4. I don't give a fuck about being a straight A student
They talk a lot about "self-care" in counseling.  Apparently many counselors do so much they don't leave time for themselves.  Many of my classmates admitted they have these tendencies, and will neglect all other things while working on a project.  "Try to achieve work-life balance," our professor urges us.   Shit, honey,  I got this on lock.  There is nothing worth getting in the way of my eight hours of sleep.  I plan ahead so I've never had to pull an all-nighter, but if I was faced with the option, I would leave the project undone and go to bed.  I'll take the bad grade over psychosis brought on by sleep deprivation.  I visited my boyfriend in Ohio before midterm and I only studied the hour I was on the plane, as opposed to you know, studying properly.  Spending an entire stress-free weekend with my boyfriend was SO worth getting a B+ instead of an A on that midterm.

5. Things keep happening to you until you learn from them
I have had issues feeling like an outsider or being bullied my entire life.  The film "Mean Girls" is actually a documentary about my life--I am the girl in the gym who has a lot of feelings.   I think it's because I care SO MUCH what people think of me.  I want to be liked.  I need to be liked.  I am devastated when people don't like me.  This same issue has emerged in grad school.  One part of me thinks, "why always me," but this time, I feel like I figured out what I was supposed to learn.  Some people are implacable and will hate me no matter what I do.  Fuck those people.  Some people don't care enough about me to feel one way or the other. That's ok.  Some people like me.  Yay!   There will always be those three groups of people.  I can't worry about it.   I need to focus on the people who like me, and realize, you know what, I don't like most of the people who dislike me anyway.  Birds of a feather flock together, and I want my gander to be chock full of funny, kindhearted, and down-to-earth people.  Someone else can have the ambitious, conniving, cruel, stupid, boring birds.

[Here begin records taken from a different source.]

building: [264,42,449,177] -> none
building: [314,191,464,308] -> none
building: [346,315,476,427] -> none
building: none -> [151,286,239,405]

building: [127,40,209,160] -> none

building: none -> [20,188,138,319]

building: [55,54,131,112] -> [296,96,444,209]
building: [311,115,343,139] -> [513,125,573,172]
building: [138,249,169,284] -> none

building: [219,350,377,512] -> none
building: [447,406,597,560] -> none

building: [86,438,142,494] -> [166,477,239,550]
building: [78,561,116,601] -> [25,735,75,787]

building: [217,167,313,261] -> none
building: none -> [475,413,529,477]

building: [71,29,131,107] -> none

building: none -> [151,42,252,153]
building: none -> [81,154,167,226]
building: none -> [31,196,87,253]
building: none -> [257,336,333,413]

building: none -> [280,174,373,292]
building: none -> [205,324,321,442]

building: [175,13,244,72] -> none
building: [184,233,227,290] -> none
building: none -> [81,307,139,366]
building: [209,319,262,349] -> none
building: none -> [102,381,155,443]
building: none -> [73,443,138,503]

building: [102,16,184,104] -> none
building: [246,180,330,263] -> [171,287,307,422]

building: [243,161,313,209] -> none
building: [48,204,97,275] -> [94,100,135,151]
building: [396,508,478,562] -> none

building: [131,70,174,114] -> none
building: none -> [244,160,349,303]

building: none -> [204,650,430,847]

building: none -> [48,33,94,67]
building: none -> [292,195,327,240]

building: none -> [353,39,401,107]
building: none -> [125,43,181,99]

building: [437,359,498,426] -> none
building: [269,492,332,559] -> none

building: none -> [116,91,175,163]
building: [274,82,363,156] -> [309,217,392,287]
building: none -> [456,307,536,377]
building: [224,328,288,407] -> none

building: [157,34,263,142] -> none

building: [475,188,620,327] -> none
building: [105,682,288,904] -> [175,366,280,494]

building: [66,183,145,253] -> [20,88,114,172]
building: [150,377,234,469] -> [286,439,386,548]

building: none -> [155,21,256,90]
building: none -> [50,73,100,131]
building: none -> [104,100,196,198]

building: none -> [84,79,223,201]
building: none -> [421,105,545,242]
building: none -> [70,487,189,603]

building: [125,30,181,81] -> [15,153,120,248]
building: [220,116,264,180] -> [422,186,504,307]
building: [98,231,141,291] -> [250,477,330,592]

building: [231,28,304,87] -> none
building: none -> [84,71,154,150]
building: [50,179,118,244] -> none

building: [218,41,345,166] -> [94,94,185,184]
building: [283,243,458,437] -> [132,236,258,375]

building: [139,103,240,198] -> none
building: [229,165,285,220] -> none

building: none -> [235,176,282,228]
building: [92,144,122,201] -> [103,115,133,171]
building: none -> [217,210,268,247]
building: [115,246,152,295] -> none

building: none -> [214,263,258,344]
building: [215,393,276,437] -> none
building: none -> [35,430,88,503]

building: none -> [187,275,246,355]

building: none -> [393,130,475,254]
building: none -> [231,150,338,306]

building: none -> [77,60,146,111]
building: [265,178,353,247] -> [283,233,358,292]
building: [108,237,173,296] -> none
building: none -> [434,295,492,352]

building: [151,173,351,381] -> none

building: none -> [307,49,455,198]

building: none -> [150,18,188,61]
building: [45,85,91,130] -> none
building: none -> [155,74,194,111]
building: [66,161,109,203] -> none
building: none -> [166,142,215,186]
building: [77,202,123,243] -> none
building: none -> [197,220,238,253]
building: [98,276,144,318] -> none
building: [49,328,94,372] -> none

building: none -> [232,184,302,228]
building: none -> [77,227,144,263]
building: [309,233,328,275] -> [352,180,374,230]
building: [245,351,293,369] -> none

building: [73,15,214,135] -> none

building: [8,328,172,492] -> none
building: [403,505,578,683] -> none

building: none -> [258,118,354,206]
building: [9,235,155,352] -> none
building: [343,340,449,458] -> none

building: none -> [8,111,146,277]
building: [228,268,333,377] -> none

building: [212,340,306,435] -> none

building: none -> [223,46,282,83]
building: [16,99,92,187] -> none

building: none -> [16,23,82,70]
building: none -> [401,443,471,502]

6.  I like myself a whole lot
I know, I know!  It's shocking!  I leave the tab open on cereal boxes!  But I'm happy.  I live my life in a way that is consistent with my values, I serve God, and I genuinely want to help others.  What more can I do?  So what if I'll always have a little beer gut, so what if I will never be the homecoming queen... I'm on board the Annie-train.  Even though I say things like that.  

So that's what I learned this semester.  Merry Christmas and Happy Holidays to you and yours!